### TASK TO COMPLETE
Your output should be the lines from the one containing "Figure 4: 4" through the last line below, both ends included, exactly as written and free of pictures.

----- EXTRACTED DATA -----

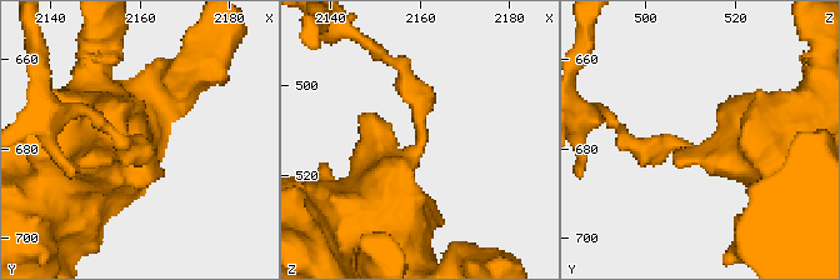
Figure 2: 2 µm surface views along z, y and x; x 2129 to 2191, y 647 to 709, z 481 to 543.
check(em, planes, letters, (2160, 680, 510))

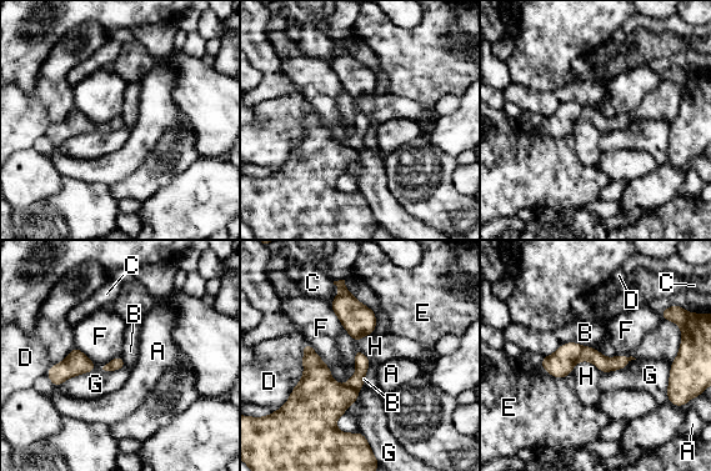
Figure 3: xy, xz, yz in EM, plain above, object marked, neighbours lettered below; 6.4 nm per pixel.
separate(figure 3, (361, 362))
D touches over 420 nm; A, B, C, D, E, F, G and H are other cells; the part that leaves runs along (625, 359), (567, 355), (545, 364) in figure 3; two neurons meet here

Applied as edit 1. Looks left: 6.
check(3d, 4 µm, back, (2180, 654, 552))
an open end

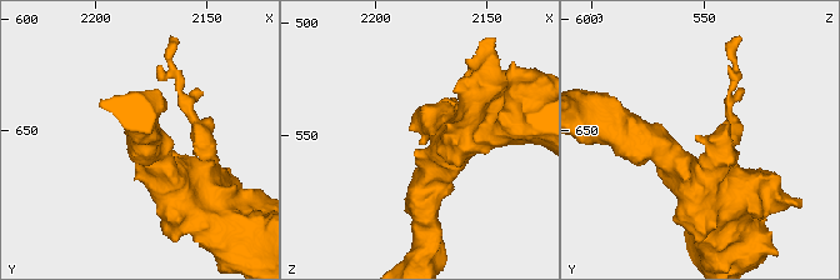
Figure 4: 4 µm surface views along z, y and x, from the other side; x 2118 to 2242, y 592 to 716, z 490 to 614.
check(em, xy, step 8, letters, (2180, 652, 553))
shape alone is not enough

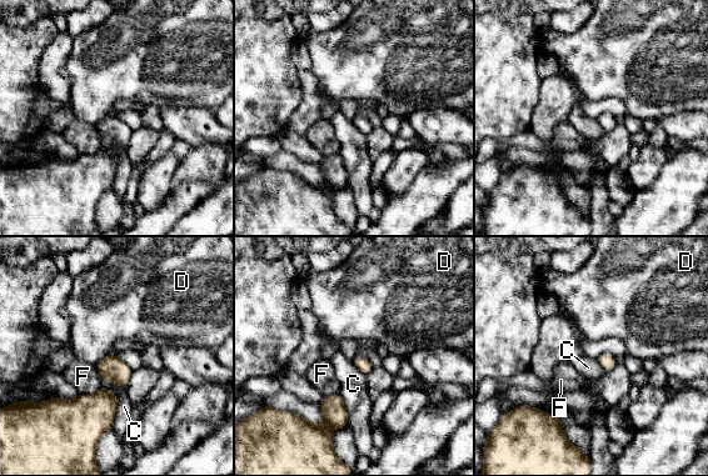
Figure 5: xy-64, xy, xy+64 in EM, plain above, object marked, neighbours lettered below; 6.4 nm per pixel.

-----

### REPLY TO THE EXERCISE
Figure 4: 4 µm surface views along z, y and x, from the other side; x 2118 to 2242, y 592 to 716, z 490 to 614.
check(em, xy, step 8, letters, (2180, 652, 553))
shape alone is not enough

Figure 5: xy-64, xy, xy+64 in EM, plain above, object marked, neighbours lettered below; 6.4 nm per pixel.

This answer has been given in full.